The difference between stake-out and wait-out is that, with a stakeout, at least there's something to watch. Clint takes out his boot-knife and starts to spin it over his knuckles.
“That's how you lose them. I give you ten minutes before you've dropped it twice, and you'd better be thankful the motion sensor is down the hall.” Natasha's stripping off her night-vision gear and tucking it into corner within arm's reach.
“I'm not gonna set off your motion sensor dropping my knife.”
“But you admit will drop it.”
“I still miss the other one. Maybe it was in Purmamarca. Think they have a lost and found?”
They'd split the trap set-up 50/50, with Natasha taking the first floor and the street, and Clint taking the second floor and the roof. Coulson had tried for the past several missions to convince them not to use so many traps overnight if neither of them is actually going to sleep, but it's habit, and they are nothing if not bad influences on each other.
Clint exhales, Natasha breathes in. It's reassuring and slightly hypnotic, Clint doesn't actually think he could fall asleep, but he doesn't want to lose the sharp awareness of each second passing by.

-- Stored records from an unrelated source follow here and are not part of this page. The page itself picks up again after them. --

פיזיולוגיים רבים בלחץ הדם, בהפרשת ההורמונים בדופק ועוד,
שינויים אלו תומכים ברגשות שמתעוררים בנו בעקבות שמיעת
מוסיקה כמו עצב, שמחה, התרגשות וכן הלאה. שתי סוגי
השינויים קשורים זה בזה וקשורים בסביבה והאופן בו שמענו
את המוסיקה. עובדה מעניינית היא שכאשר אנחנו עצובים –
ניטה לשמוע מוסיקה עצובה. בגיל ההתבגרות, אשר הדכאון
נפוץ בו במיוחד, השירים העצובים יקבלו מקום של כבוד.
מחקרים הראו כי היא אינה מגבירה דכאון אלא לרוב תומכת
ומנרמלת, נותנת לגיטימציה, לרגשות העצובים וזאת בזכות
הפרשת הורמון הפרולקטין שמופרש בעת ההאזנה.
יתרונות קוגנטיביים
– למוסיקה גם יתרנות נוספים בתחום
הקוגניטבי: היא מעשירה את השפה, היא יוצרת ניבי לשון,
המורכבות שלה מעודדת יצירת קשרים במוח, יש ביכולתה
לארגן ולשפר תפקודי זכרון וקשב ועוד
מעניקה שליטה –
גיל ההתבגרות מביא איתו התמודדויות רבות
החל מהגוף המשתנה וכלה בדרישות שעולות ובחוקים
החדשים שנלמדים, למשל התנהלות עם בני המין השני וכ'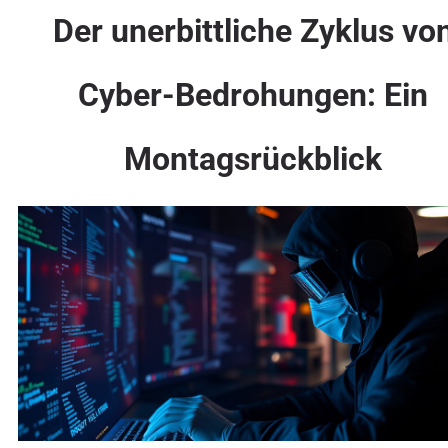
Der unerbittliche Zyklus vo
Cyber-Bedrohungen: Ein
Montagsrückblick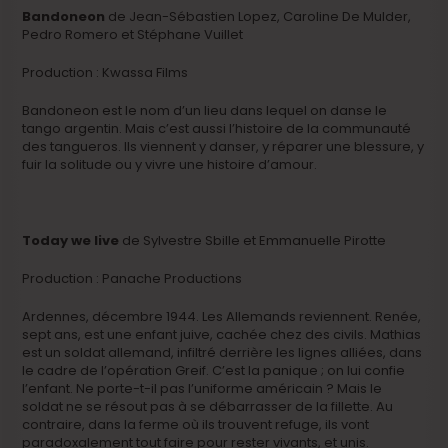
Bandoneon
de Jean-Sébastien Lopez, Caroline De Mulder,
Pedro Romero et Stéphane Vuillet
Production : Kwassa Films
Bandoneon est le nom d’un lieu dans lequel on danse le
tango argentin. Mais c’est aussi l’histoire de la communauté
des tangueros. Ils viennent y danser, y réparer une blessure, y
fuir la solitude ou y vivre une histoire d’amour.
Today we live
de Sylvestre Sbille et Emmanuelle Pirotte
Production : Panache Productions
Ardennes, décembre 1944. Les Allemands reviennent. Renée,
sept ans, est une enfant juive, cachée chez des civils. Mathias
est un soldat allemand, infiltré derrière les lignes alliées, dans
le cadre de l’opération Greif. C’est la panique ; on lui confie
l’enfant. Ne porte-t-il pas l’uniforme américain ? Mais le
soldat ne se résout pas à se débarrasser de la fillette. Au
contraire, dans la ferme où ils trouvent refuge, ils vont
paradoxalement tout faire pour rester vivants, et unis.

“You want to play a game?” Clint asks. “Chemical conversion?”
“No math,” Natasha says.
“Song lyrics?”
“You think we're loyal to the right people?”
“Never heard of that one,” Clint says. Natasha pushes back against him. “If I didn't, you'd be the first to know.”
“I Spy?”
“I forget the rules of that one.”
“We could sleep,” Natasha says.
“We could,” Clint says. Neither of them is going to, so it's going to be a long night. They settle with their backs to each other, the last trap. The best weapon each of them has may be themselves, but the second best weapon is definitely a partner.